Overly dense house building has disproportionately hit infrastructure and public services in shire and rural counties, where more than half of homes in England have been built in the last decade, the analysis found.

The County Councils Network (CCN), the largest organisation representing rural and county local authorities, polled its members this month and found that every council that responded warned of pressures because of new development. The negative impact was branded “excessive” by 58 per cent.

The survey found that there was insufficient funding to go alongside new development, but also identified the disjointed nature of the planning system in many areas as a problem. Three quarters of those local authorities surveyed said their local infrastructure funding gap was “severe”.

The CCN is calling on Michael Gove, the Levelling Up Secretary, to introduce a more “strategic” model for planning when he unveils reforms in legislation next year. The organisation suggested these could form part of devolution deals offered by central government to county councils, akin to devolution schemes previously rolled out to city regions.

It came as a CCN analysis showed that 51 per cent of the 2 million new homes delivered in England since 2010 have been built in county and rural areas.

In most of these areas planning functions are split between a county council responsible for infrastructure and health, and several district councils responsible for housing and planning.

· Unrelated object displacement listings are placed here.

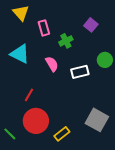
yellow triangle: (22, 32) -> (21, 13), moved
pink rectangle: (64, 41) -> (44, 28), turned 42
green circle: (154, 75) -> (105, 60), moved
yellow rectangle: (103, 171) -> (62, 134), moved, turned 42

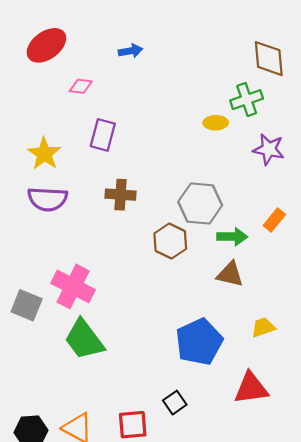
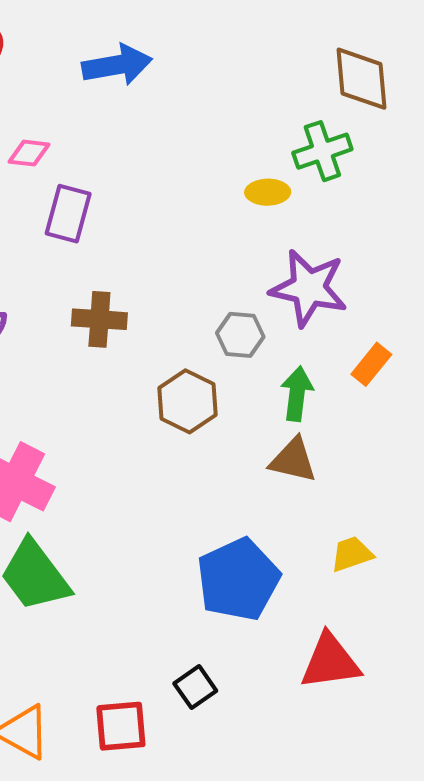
blue arrow: (130, 51) -> (117, 65), size x1.6
pink diamond: (81, 86) -> (29, 153), moved
purple star: (269, 149) -> (309, 288), moved, size x1.4
gray hexagon: (200, 203) -> (240, 335), size x0.6
green arrow: (232, 237) -> (297, 394), turned -84

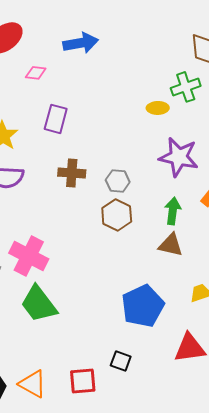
pink diamond: (29, 153) -> (36, 73), moved
gray hexagon: (240, 335) -> (118, 181), moved
black square: (195, 687) -> (121, 361), turned -35

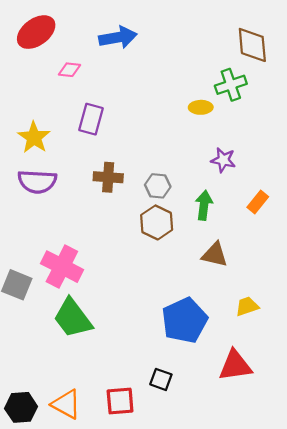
purple star: (179, 157) -> (223, 160), size x0.6
green arrow: (173, 211) -> (204, 205), moved

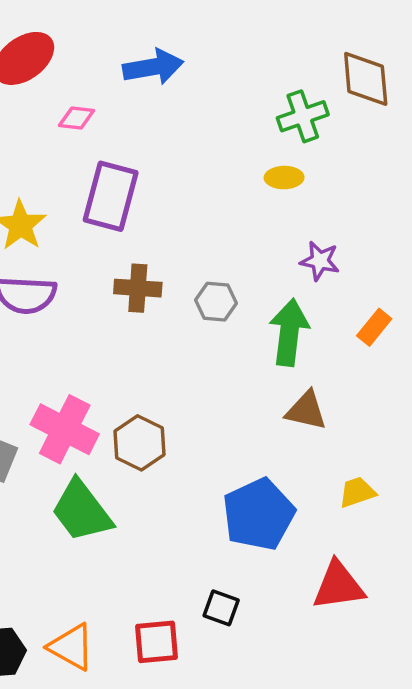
green cross: (231, 85) -> (303, 116), moved
purple rectangle: (91, 119) -> (111, 196), size x1.4
green arrow: (204, 205) -> (289, 332), size x1.4
brown hexagon: (157, 222) -> (139, 443), moved

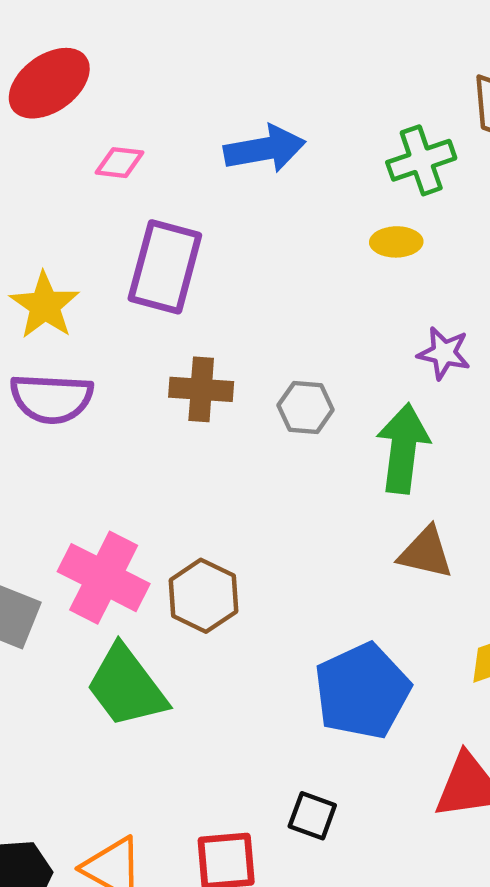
blue arrow: (153, 67) -> (265, 149), moved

Mere 'duty to cooperate' amongst councils to be scrapped

There is currently no formal legislative mechanism to ensure housing and infrastructure are delivered in tandem between the different councils beyond a “duty to cooperate”, which the CCN warned will be scrapped under proposals put forward by ministers.

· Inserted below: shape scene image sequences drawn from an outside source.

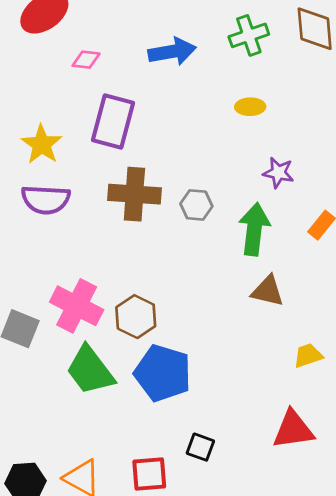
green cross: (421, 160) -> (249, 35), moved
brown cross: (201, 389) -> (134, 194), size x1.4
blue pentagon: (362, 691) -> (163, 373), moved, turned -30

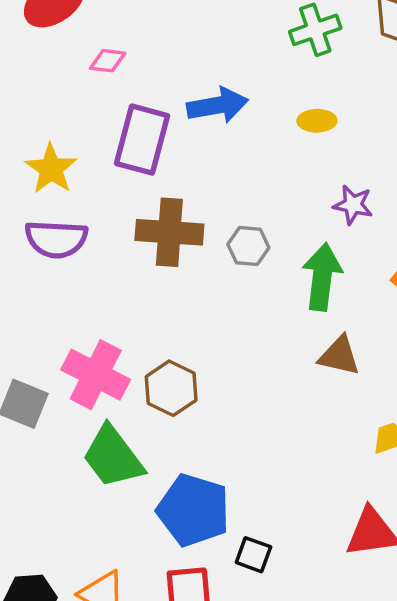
blue arrow: (172, 52) -> (217, 105), moved
blue pentagon: (163, 373) -> (193, 510), moved

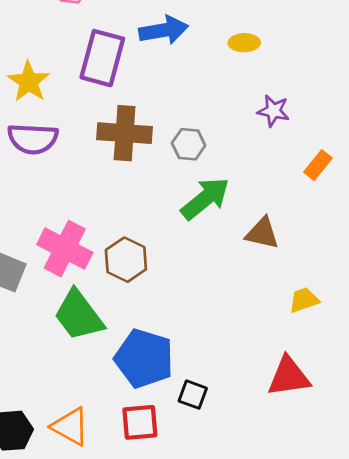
green arrow: (322, 277) -> (205, 198), moved, turned 44

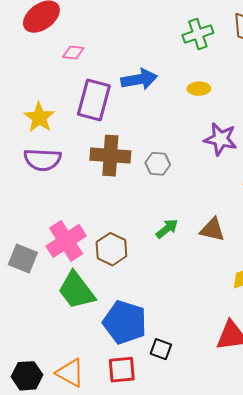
purple star: (273, 111) -> (221, 139), size x1.4
green arrow: (205, 198) -> (167, 229), moved, size x0.6
pink cross: (65, 249) -> (66, 241), turned 30

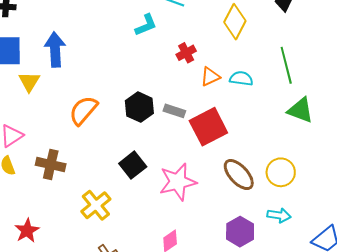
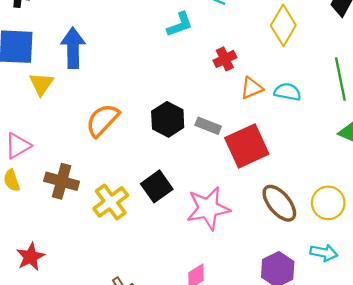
yellow cross: (96, 205) -> (111, 202), moved

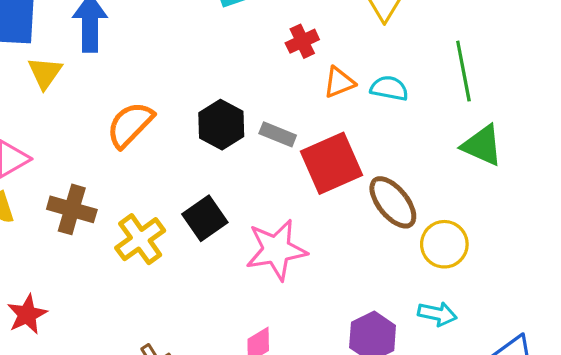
brown ellipse: (279, 203) -> (393, 202), moved

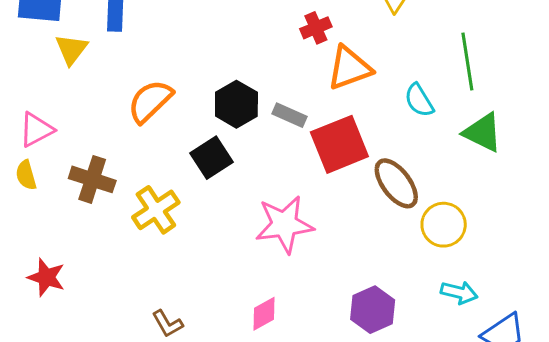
orange triangle: (339, 82) -> (349, 68), size x1.5
cyan semicircle: (389, 88) -> (419, 100), moved, turned -135
black square: (205, 218) -> (212, 158), moved
red star: (27, 314) -> (46, 277), turned -30
cyan arrow: (437, 314) -> (459, 293), moved

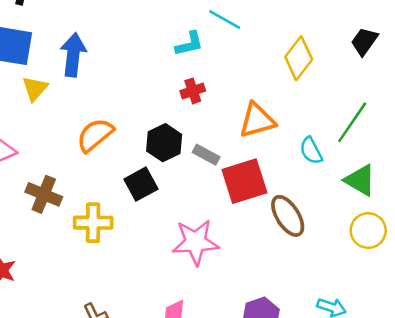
red cross: (316, 28) -> (193, 91), moved
green line: (467, 61) -> (352, 122), turned 39
yellow cross: (156, 210) -> (93, 223), turned 30
yellow circle: (444, 225) -> (368, 231), moved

It called for a more robust mechanism to replace this duty, positing the idea of “accountable strategic planning bodies” to assist the Government in so-called levelling up efforts but also to ensure plans for new housing do not overburden local infrastructure.

The organisation proposed appointing senior councillors and business, climate and health leaders to these bodies to devise long term visions for their areas.

Cllr Tim Oliver, chairman of the CCN, said: “The present fragmented system not only makes it more difficult to build the right homes in the right places, but it does not allow us to properly plan for, and finance, infrastructure. As a result, many of us are facing severe pressure on our roads, health services, and schools because of development.”

Urging ministers to implement reforms to support strategic planning, he warned that “failure to do so” could “only intensify the pressures” on infrastructure in rural areas.